When sources conflict, record both (or all) versions, note where each comes from, and consider which is likely more reliable and why.
OCR limitations
Optical character recognition (OCR) is used to convert scanned images of text into searchable text. OCR is imperfect, particularly with older typefaces, damaged pages, handwriting, columns, and non-standard spelling. For handwritten records, use a handwriting-focused service such as Transkribus.
A name that appears in a newspaper may be completely unsearchable if the OCR failed on that word. When searching fails to find a known result, consider:
- Alternative spellings and phonetic variants
- Common OCR errors for the letters in the name (e.g., rn reading as m, li as h)
- Browsing pages by date rather than relying entirely on keyword search
Citation principles
Cite sources at the time you find them. Digital sources can disappear, change, or become inaccessible. A good citation for an online source should include:
- The title or description of the specific record
- The holding institution or platform
- A direct URL where possible
- The date you accessed it
- Any collection, roll, or folio reference given
Copyright and reuse
The age of a source does not automatically mean it is free to reuse. Copyright depends on the jurisdiction, the nature of the work, and the rights held by the institution digitising it. Many digitised archives apply their own terms of use on top of the original material.
Before reproducing, publishing, or distributing material found in online archives:
- Check the rights statement on the specific item
- Check the platform's terms of use
- Do not assume that "free to view" means "free to reuse"
Public domain basics
In most countries, unpublished works enter the public domain after a set period following the author's death. Published works have varying terms. In the European Union, the general rule is life plus 70 years.
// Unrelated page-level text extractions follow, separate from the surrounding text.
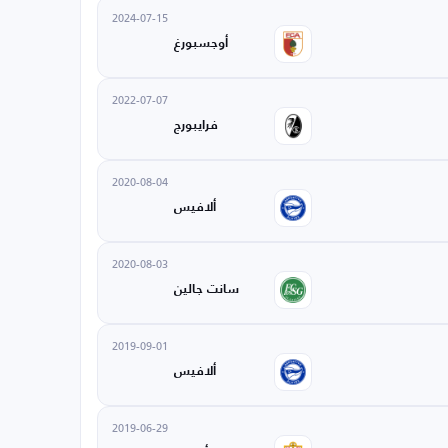
2024-07-15
أوجسبورغ
2022-07-07
فرايبورج
2020-08-04
ألافيس
2020-08-03
سانت جالين
2019-09-01
ألافيس
2019-06-29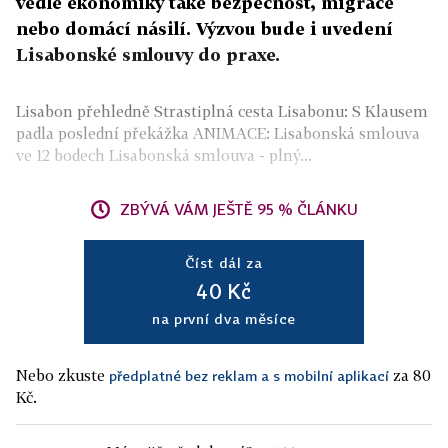
vedle ekonomiky také bezpečnost, migrace
nebo domácí násilí. Výzvou bude i uvedení
Lisabonské smlouvy do praxe.
Lisabon přehledně Strastiplná cesta Lisabonu: S Klausem
padla poslední překážka ANIMACE: Lisabonská smlouva
ve 12 bodech Lisabonská smlouva - plný...
ZBÝVÁ VÁM JEŠTĚ 95 % ČLÁNKU
Číst dál za
40 Kč
na první dva měsíce
Nebo zkuste
za 80
předplatné bez reklam a s mobilní aplikací
Kč.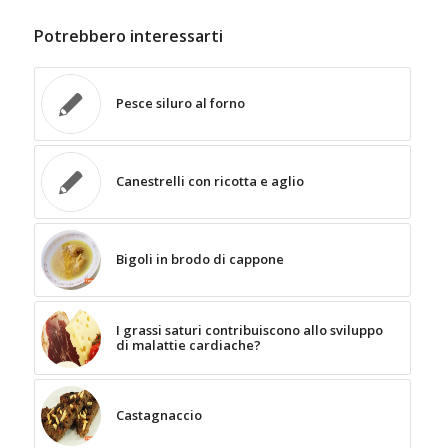
Potrebbero interessarti
Pesce siluro al forno
Canestrelli con ricotta e aglio
Bigoli in brodo di cappone
I grassi saturi contribuiscono allo sviluppo
di malattie cardiache?
Castagnaccio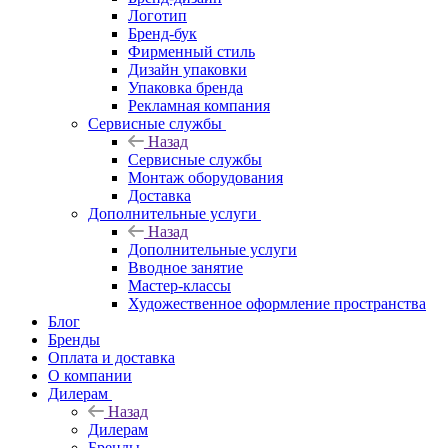
Логотип
Бренд-бук
Фирменный стиль
Дизайн упаковки
Упаковка бренда
Рекламная компания
Сервисные службы
Назад
Сервисные службы
Монтаж оборудования
Доставка
Дополнительные услуги
Назад
Дополнительные услуги
Вводное занятие
Мастер-классы
Художественное оформление пространства
Блог
Бренды
Оплата и доставка
О компании
Дилерам
Назад
Дилерам
Бренды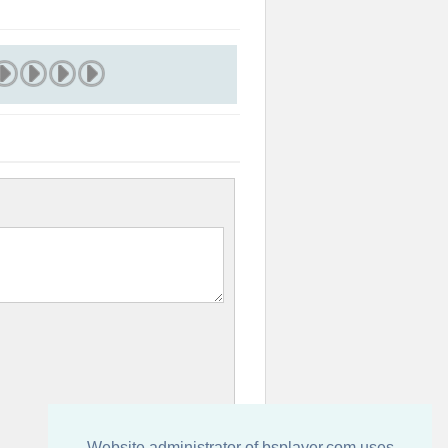
Website administrator of bsplayer.com uses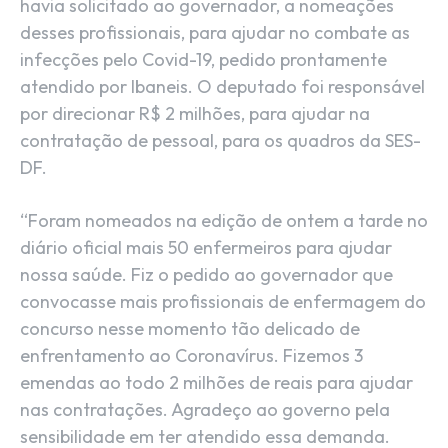
havia solicitado ao governador, a nomeações
desses profissionais, para ajudar no combate as
infecções pelo Covid-19, pedido prontamente
atendido por Ibaneis. O deputado foi responsável
por direcionar R$ 2 milhões, para ajudar na
contratação de pessoal, para os quadros da SES-
DF.
“Foram nomeados na edição de ontem a tarde no
diário oficial mais 50 enfermeiros para ajudar
nossa saúde. Fiz o pedido ao governador que
convocasse mais profissionais de enfermagem do
concurso nesse momento tão delicado de
enfrentamento ao Coronavírus. Fizemos 3
emendas ao todo 2 milhões de reais para ajudar
nas contratações. Agradeço ao governo pela
sensibilidade em ter atendido essa demanda.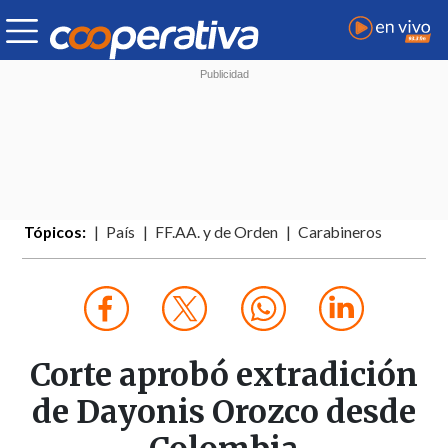
Tópicos:
País
FF.AA. y de Orden
Carabineros
Corte aprobó extradición
de Dayonis Orozco desde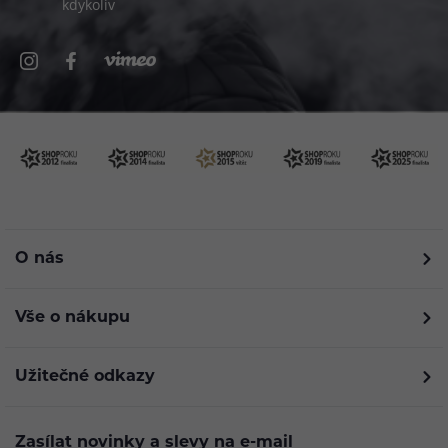
kdykoliv
O nás
Vše o nákupu
Užitečné odkazy
Zasílat novinky a slevy na e-mail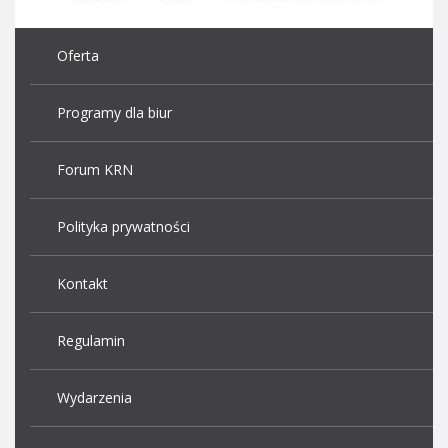
Oferta
Programy dla biur
Forum KRN
Polityka prywatności
Kontakt
Regulamin
Wydarzenia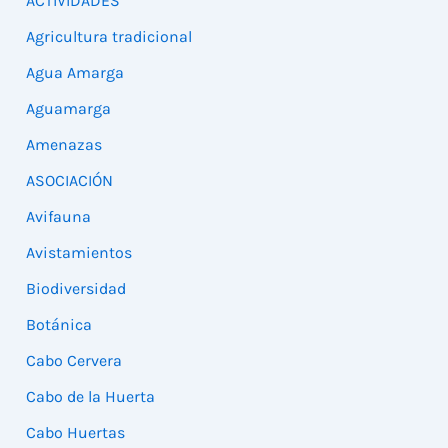
ACTIVIDADES
Agricultura tradicional
Agua Amarga
Aguamarga
Amenazas
ASOCIACIÓN
Avifauna
Avistamientos
Biodiversidad
Botánica
Cabo Cervera
Cabo de la Huerta
Cabo Huertas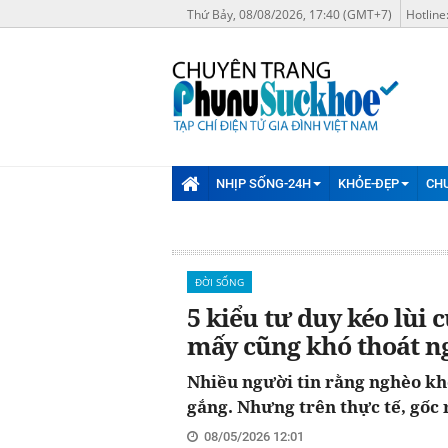
Thứ Bảy, 08/08/2026, 17:40 (GMT+7)
Hotline
NHỊP SỐNG-24H
KHỎE-ĐẸP
CH
ĐỜI SỐNG
5 kiểu tư duy kéo lùi 
mấy cũng khó thoát n
Nhiều người tin rằng nghèo kh
gắng. Nhưng trên thực tế, gốc r
08/05/2026 12:01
In the United States, works published before 1928 are generally in the public domain.
Government records and official documents are often in the public domain, but this varies by country and type of record.
Research ethics
When researching people — especially recently deceased or living individuals — consider:
- Privacy of living people: information that is publicly available is not necessarily appropriate to republish or share.
- Sensitive records: Holocaust records, health records, and records of persecution require particular care.
- Accuracy before publication: incorrect claims about people can cause harm to families and communities.
Archive access limitations
Not all archival records are online. A large proportion of historical material in national archives, regional archives, and specialist repositories has not been digitised and requires an in-person visit or a written request. Online search results showing "no records found" do not mean a record does not exist — it may simply not be accessible online.
When online searches are exhausted, consider contacting the relevant archive directly, hiring a local researcher, or visiting in person.